The shareholders of the custom stock are the real owners of the company and they accept the highest risk, which is connected with it. In this case, the dividends are paid, if a company realizes a profit.
It should be pointed out, that custom actions of the company have to completely correspond to the interests of shareholders.
As it is known, at the present stage of the financial market development, corporate actions are considered to be one of the basic approaches to improve the enterprise's financial positions. As usual, these actions are effected without shareholder's participation. In fact, they allow a company to change the structure or organization of its share capital. It should be also pointed out, that there are the following corporate actions at the today's financial market: bonus emission, share issue, splitting of shares, consolidation and refund of the capital and etc.
Bonus emission is a "free" distribution of stock among all existent shareholders, taking into account the number of stock, which each of them possesses. As a result of these corporate actions a company doesn't attract new funds.

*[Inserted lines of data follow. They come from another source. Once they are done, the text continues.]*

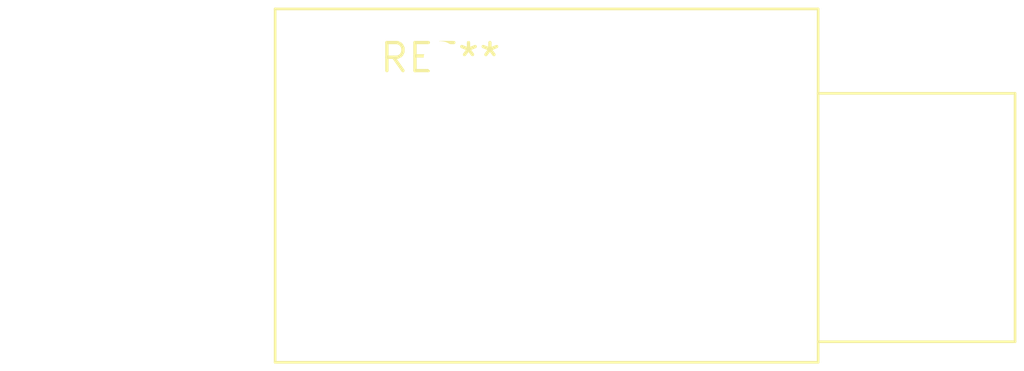
<source format=kicad_pcb>
(kicad_pcb (version 20240108) (generator pcbnew)

  (general
    (thickness 1.6)
  )

  (paper "A4")
  (layers
    (0 "F.Cu" signal)
    (31 "B.Cu" signal)
    (32 "B.Adhes" user "B.Adhesive")
    (33 "F.Adhes" user "F.Adhesive")
    (34 "B.Paste" user)
    (35 "F.Paste" user)
    (36 "B.SilkS" user "B.Silkscreen")
    (37 "F.SilkS" user "F.Silkscreen")
    (38 "B.Mask" user)
    (39 "F.Mask" user)
    (40 "Dwgs.User" user "User.Drawings")
    (41 "Cmts.User" user "User.Comments")
    (42 "Eco1.User" user "User.Eco1")
    (43 "Eco2.User" user "User.Eco2")
    (44 "Edge.Cuts" user)
    (45 "Margin" user)
    (46 "B.CrtYd" user "B.Courtyard")
    (47 "F.CrtYd" user "F.Courtyard")
    (48 "B.Fab" user)
    (49 "F.Fab" user)
    (50 "User.1" user)
    (51 "User.2" user)
    (52 "User.3" user)
    (53 "User.4" user)
    (54 "User.5" user)
    (55 "User.6" user)
    (56 "User.7" user)
    (57 "User.8" user)
    (58 "User.9" user)
  )

  (setup
    (pad_to_mask_clearance 0)
    (pcbplotparams
      (layerselection 0x00010fc_ffffffff)
      (plot_on_all_layers_selection 0x0000000_00000000)
      (disableapertmacros false)
      (usegerberextensions false)
      (usegerberattributes false)
      (usegerberadvancedattributes false)
      (creategerberjobfile false)
      (dashed_line_dash_ratio 12.000000)
      (dashed_line_gap_ratio 3.000000)
      (svgprecision 4)
      (plotframeref false)
      (viasonmask false)
      (mode 1)
      (useauxorigin false)
      (hpglpennumber 1)
      (hpglpenspeed 20)
      (hpglpendiameter 15.000000)
      (dxfpolygonmode false)
      (dxfimperialunits false)
      (dxfusepcbnewfont false)
      (psnegative false)
      (psa4output false)
      (plotreference false)
      (plotvalue false)
      (plotinvisibletext false)
      (sketchpadsonfab false)
      (subtractmaskfromsilk false)
      (outputformat 1)
      (mirror false)
      (drillshape 1)
      (scaleselection 1)
      (outputdirectory "")
    )
  )

  (net 0 "")

  (footprint "Jack_6.35mm_Neutrik_NRJ6HH_Horizontal" (layer "F.Cu") (at 0 0))

)

</source>
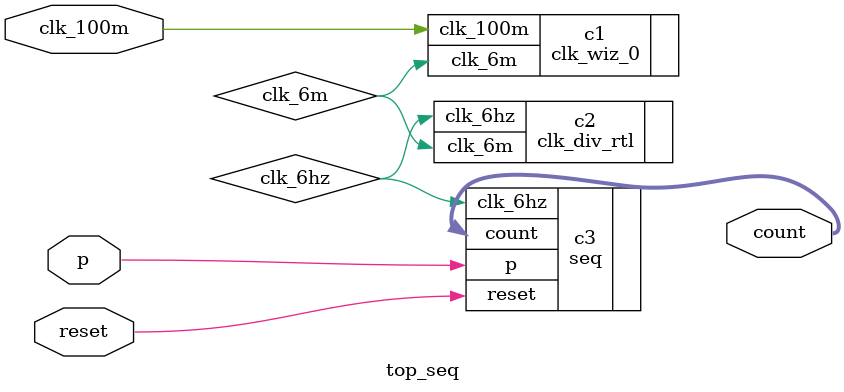
<source format=v>
`timescale 1ns / 1ps


module top_seq(
    input clk_100m,
    input reset,
    input p,            
    output [5:0]count
);
    wire clk_6m, clk_6hz;

    clk_wiz_0 c1(
        .clk_100m(clk_100m),
        .clk_6m(clk_6m)
    );

    clk_div_rtl c2(
        .clk_6m(clk_6m),
        .clk_6hz(clk_6hz)
    );

    seq c3(
        .clk_6hz(clk_6hz),
        .reset(reset),
        .p(p),
        .count(count)
    );
endmodule

</source>
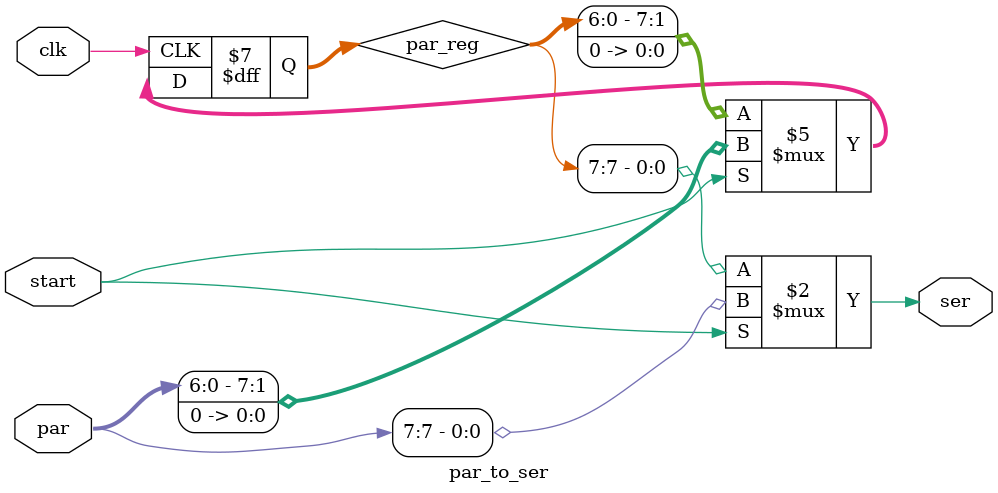
<source format=v>
module par_to_ser #(parameter W=8)
	(input clk , input[W-1:0] par,
	input start, output ser);	
	reg[W-1:0] par_reg = 0;
	always @(posedge clk) begin
		if (start) begin
			par_reg <= {par[W-2:0], 1'b0};	
		end
		else begin
			par_reg <= {par_reg[W-2:0], 1'b0};
		end
	end	
	assign ser = start ? par[W-1] : par_reg[W-1];
endmodule
</source>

But if a company wants to attract new funds, it can use share issue. According to these corporate actions, a company can propose the additional share to its shareholders on the basis of the prior rights. It should be pointed out, that the prior rights are not given at the American market.
If a company has a purpose to decrease the nominal value of each share - splitting of shares is effected. In this case, the compensative number of stock is distributed among the existent stockholders to support the value of their holding of shares.
But if a company wants to increase the share's nominal value, in this case consolidation action takes place. In fact, the company cancels the necessary number of stock to save the same value of the share holding for each its stockholder.
In addition, if a company can't realize profit to pay the dividends of its shareholders - the refund of the capital is effected.